目標管理、マトリックス組織、TQM、シックスシグマ、ISO9000。こういう施策の多くは、もはや見向きもされていない。一過性の流行りの経営施策だといえる。調査によれば、流行りの経営手法を導入した会社は、導入していない会社と比べて業績が良い訳ではなかった。

そこで、こうした経営手法を導入すると、企業の評判にどのように影響を与えるか調べた。すると、流行りの経営施策の導入が『フォーチュン』誌の「最も尊敬される企業」ランキングでの順位向上につながっていた。そして、流行りの経営手法は、経営者の報酬に大きな影響を与えていた。経営者が流行の経営手法を導入すると、経営者の報酬が増えていたのだ。

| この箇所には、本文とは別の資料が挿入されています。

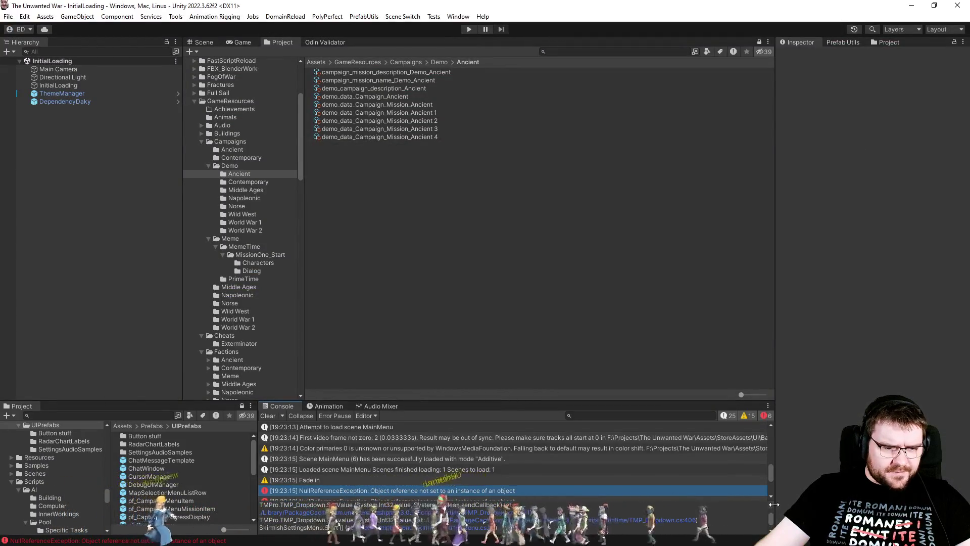
Step: Go to SetSetting's definition in SettingHandler.cs and review its int case
{"action": "scroll", "coordinate": [771, 502], "scroll_direction": "up", "scroll_amount": 2}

流行の経営手法には、あまり意味がない事が、何度も科学的に実証されている。しかし、こういった経営手法は、よく他社を真似して導入されている。

戦略は存在しないのか

「非常に革新的な戦略というものは、合理的なプロセス、もしくは経営トップの独断から生まれる事はない」という考えがある。

キューバーのフィデル・カストロは、ハバナでアメリカの通信衛星からの信号を受信する事でCNNを見ていた。その事をCNN創業者のテッド・ターナーに話した事がきっかけとなり、国内向けメディアだったCNNはグローバル企業を目指し始めた。サウスウエスト航空は、航空業界の競争激化の結果、飛行機を一機売却せざるをえなくなった。そして、かつて4台から3台で同じ路線を運航しなくてはいけなくなった事が、LCCというモデルを作り出した。

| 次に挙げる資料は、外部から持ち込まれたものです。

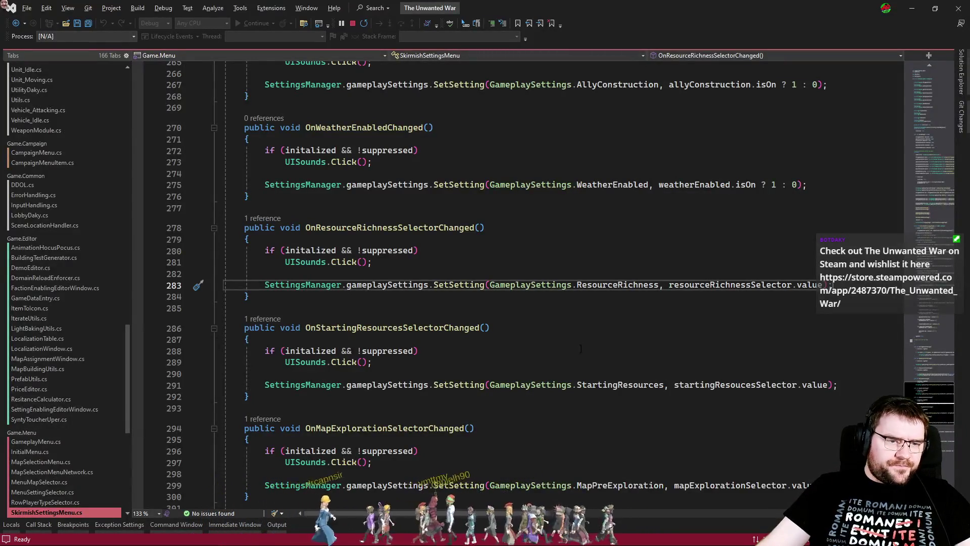
{"action": "key", "text": "Down"}
{"action": "key", "text": "Down"}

人は、徹底的な分析や革新的な思考プロセスの結果として戦略が生まれたというように説明したいのだ。「最善の戦略は、全く期待もしていないところから生まれてくる事もある」という事を受け入れれば、もっと幸運をつかめるかもしれない。

成功の罠

特定の分野で強みを持って成功している優良な会社でも、自信過剰になり、最終的に転落につながるような新しいリスクを見過ごしてしまったりする。優良企業の経営者は、環境の大きな変化への対応が、部分的なもので終わってしまう事が多い。これらの経営者は、代替案の検討にあまり時間を割かず、研究や分析も十分に行わず、外部に意見を求める事もしない。そのような状況では、経営者は今までのやり方を続ける事を選ぶケースが多い。

優れた機械式時計で知られるスイスの時計業界は、1970年代にクオーツ時計を発明したにもかかわらず、それを製品化しようとしなかった。日本や香港企業が安価なクオーツ時計で市場を席巻した時も、スイスの時計業界は瀕死の状態になるまで、変化を受け入れようとしなかったのだ。